Me Amritraj Dassyne : « Les notaires sont de plus en plus branchés »
Notaire dont l’étude familiale est l’une des plus anciennes de l’île (établi en 1919), Me Amritraj Dassyne explique comment sa profession travaille à rationnaliser le marché immobilier. Objectif : rassurer les acheteurs, en particulier étrangers.
L'Eco austral : Lors de notre enquête sur l’aménagement du territoire, nous avons découvert que des terrains ont pu être vendus deux fois, voire trois fois ! Comment est-ce possible ?
Me Amritraj Dassyne : Il y a plusieurs explications à cela, mais la plus simple s’appelle la prescription acquisitive. Imaginons qu’un Mauricien résidant à l’étranger ait acheté il y a vingt ans un terrain pour y construire sa maison. Il possède tous les titres de propriété et revient régulièrement sur l’île. Entre-temps, un individu prend possession de ce terrain. Et il va, via un affidavit (écrit par lequel on déclare devant une personne assermentée que les faits énoncés sont vrais), expliquer qu’il ne connaît pas le propriétaire officiel de ce terrain dont il s’est occupé de façon continue, ininterrompue, paisible, publique et à titre de propriétaire de manière apparente… Il fait enregistrer cet affidavit au Registrar. De facto, il possède dès lors un titre de propriété, certes précaire mais exploitable. Il peut donc demander un permis de construire et même vendre ce bien !
Qui est, en ce cas, le propriétaire légal ?
Le notaire ne se prononce pas sur ce point, il rajoute juste une clause dans le contrat où il avertit la partie acquéreuse que, de par son origine, le titre de propriété est précaire. Mais le cadastre n’est pas en lui-même un titre de propriété. Le « vrai » propriétaire doit alors poursuivre en justice la personne qui a pris son terrain, et c’est la Cour qui tranchera.
Si la Cour lui donne raison, le propriétaire peut-il demander la destruction du bâtiment ?
Il s’agit d’une action assez complexe. Même si les droits du propriétaire légitime ont été reconnus, il peut y avoir des compensations, car la personne qui a construit le bâtiment se retrouve en position de faiblesse. Face à ces litiges, les autorités ont décidé, en 2013, de suspendre la prescription acquisitive. Cette décision est fondamentale. Il faut savoir que Maurice est un État de droit qui s’appuie sur une « alchimie » quasi unique de droit civil français et de Common Law britannique.
Quel est l’impact de cet héritage sur le droit immobilier ?
À Maurice, nous nous appuyons sur le Code Napoléon (Code civil).

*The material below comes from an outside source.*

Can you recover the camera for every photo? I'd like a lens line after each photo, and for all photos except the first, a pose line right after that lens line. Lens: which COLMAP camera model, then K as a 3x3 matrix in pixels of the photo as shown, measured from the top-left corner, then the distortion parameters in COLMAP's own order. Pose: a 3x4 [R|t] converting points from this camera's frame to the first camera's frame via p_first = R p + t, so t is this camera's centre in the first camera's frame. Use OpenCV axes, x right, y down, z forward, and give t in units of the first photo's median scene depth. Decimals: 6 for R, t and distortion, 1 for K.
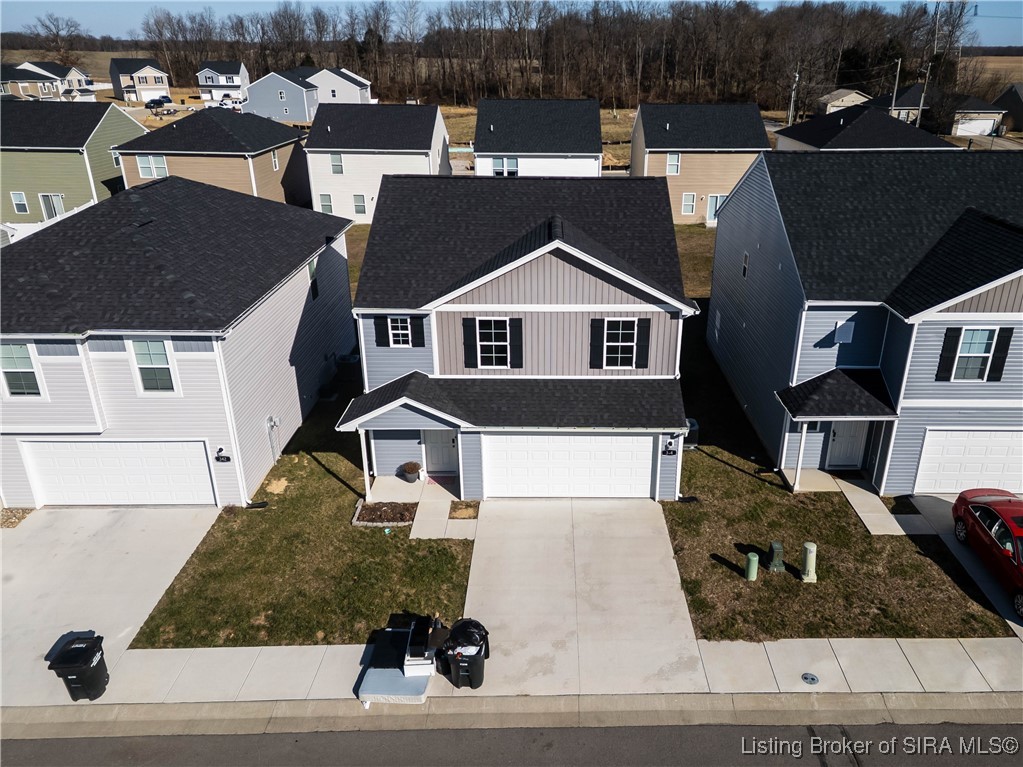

Tous les principes de la propriété applicables et appliqués à Maurice sont identiques à ceux de la France, de la Belgique, bref de tous les États qui ont le Code civil ! La plupart des acquéreurs de ces pays connaissent le rôle du notaire, de la Vefa (Vente en l'état futur d'achèvement), ce qui permet de sécuriser l'achat avec notamment la Garantie future d'achèvement (GFA) des travaux de construction…
Comment votre métier a-t-il évolué ?
La Chambre des notaires de Maurice a été créée en 1804. L’Association des notaires de l’Île Maurice (ANM) date de 2008 et se trouve membre de l’Union internationale du notariat. Nous avons des liens privilégiés avec nos confrères français. À preuve, l’ANM a fait voter une loi notariale Acte 7 de 2008 inspirée de la loi française.
Depuis trois ans, l’ANM a développé son propre système informatique pour centraliser et sécuriser tous les actes notariés. Le but est que très rapidement toutes les études à Maurice soient reliées entre elles et à la base de données « Sécuriact ». Cette dernière a une ligne dédiée avec le conservateur des hypothèques permettant la réception d’actes authentiques de manière sécurisée. Le notaire peut désormais déclencher l’enregistrement de son acte à travers la prise de son empreinte digitale comme c’est le cas en Europe.